The offense's point total is simply a reflection of actual points scored minus expected points based on starting points for all drives?
YOu guys are freaking sweet! Where do you get the data from? I like your system for sure, as it incorporates the other teams skill. This system completely excludes the other team and does a subjecive single team offensive analysis. If it doesn't make sense I'll clean it up, but see what you think.
I have been doing this calculation for a few years, and it has been fairly accurate on predicting the likelihood of winning or losing the given game.
for every third down play you engage in you are penalized, weighted by the number of yards to the opponent's endzone divided by 2 if you are less than halfway between where you took possession of the ball and the opponent's endzone. SO if you get to third and 1 and you are 35 yards from the midpoint, you are charged 3.5 points.
SO each third down should be penalized like this. (yards to endzone) * 0.5 if we are not across the midpoint to the endzone when third down occurs, and if we are across the midpoint, .05 for each third down, reduced by successful fourth down conversions.
So 4 points at the 20, 3.5 at the 30, 3 at the 40, 2.75 at the 45, and 2.5 at the 50. Thereafter, we only add 0.5 for each third down play where the offense either has to kick a field goal or punt. If we go for it on fourth down, the 0.5 penalty from third down is subtracted from the penalty, regadless of success.
THe goal is to break even at 0 at the end of the game.

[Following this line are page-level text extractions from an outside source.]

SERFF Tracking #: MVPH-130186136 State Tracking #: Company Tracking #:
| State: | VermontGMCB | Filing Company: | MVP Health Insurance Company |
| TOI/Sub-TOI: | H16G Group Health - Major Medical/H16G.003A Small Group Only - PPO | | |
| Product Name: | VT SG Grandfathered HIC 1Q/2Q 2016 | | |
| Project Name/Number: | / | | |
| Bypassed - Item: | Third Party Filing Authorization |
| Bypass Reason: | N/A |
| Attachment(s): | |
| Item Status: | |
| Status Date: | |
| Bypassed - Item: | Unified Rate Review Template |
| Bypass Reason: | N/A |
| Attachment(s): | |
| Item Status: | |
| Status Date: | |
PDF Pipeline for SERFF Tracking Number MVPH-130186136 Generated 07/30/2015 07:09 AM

SO if on your first drive, you get the ball at the 20, and face third down prior to getting to the 30, 4 points. Imagine then that we convert on third down. THe 4 points stays. Thereafter, we have a 3rd down on the 40, so we are charged 3 points. If we convert that third down, but do not make it past the 50 before the next third down, 2.5 points. SO 9.5 total, even assuming we convert that third third down. Two more third downs inside the 50 would give us 1 point more, so a total of 10.5. If we score a touchdown, we offset it with our penalty points, if we don't score a touchdown, we reduce the penalty points by the number of converted third downs on the drive. So on this drive if we didn't score we would have 5.5 penalty points. If the next drive saw no third downs prior to the midway point and there were no turnovers and we scored then we would be at -1.5.

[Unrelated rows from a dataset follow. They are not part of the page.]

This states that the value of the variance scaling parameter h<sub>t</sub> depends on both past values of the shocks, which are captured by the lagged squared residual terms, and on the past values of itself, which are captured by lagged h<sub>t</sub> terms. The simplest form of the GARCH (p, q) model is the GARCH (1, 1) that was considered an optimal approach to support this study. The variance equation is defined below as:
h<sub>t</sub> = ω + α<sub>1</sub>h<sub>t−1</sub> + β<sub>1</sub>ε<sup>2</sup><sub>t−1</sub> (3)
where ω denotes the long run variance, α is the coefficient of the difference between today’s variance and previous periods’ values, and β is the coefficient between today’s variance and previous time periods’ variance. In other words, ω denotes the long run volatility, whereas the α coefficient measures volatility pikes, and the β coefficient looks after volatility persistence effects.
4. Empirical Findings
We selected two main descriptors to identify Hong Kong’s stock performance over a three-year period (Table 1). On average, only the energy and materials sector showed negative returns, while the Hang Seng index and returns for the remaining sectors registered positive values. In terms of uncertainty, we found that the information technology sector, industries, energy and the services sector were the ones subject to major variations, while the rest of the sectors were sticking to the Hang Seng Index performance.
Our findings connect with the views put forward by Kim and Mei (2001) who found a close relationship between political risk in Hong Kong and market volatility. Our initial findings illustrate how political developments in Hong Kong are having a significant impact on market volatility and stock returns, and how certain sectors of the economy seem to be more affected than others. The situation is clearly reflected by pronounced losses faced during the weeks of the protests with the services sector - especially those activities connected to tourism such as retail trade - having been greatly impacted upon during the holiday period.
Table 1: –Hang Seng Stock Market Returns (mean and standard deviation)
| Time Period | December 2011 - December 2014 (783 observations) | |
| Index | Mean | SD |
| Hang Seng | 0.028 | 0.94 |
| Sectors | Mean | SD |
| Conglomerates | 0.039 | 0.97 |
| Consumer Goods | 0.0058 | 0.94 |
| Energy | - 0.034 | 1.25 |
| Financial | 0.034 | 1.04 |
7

Ultimately then at the end of the game we would want to be at or close to a penalty point number that was at least 7 less than our actual point total.
I think this way now because this, in my opinion, is how you approach the game when you have a team that mostly loses because they beat themselves. I would simply focus on execution and what we're doing on offense, without regard to what the other team is going to bring. When this offense comes of age next year, they are going to go undefeated. We got Lewan and Schofield, Molk back, and all sorts of team speed.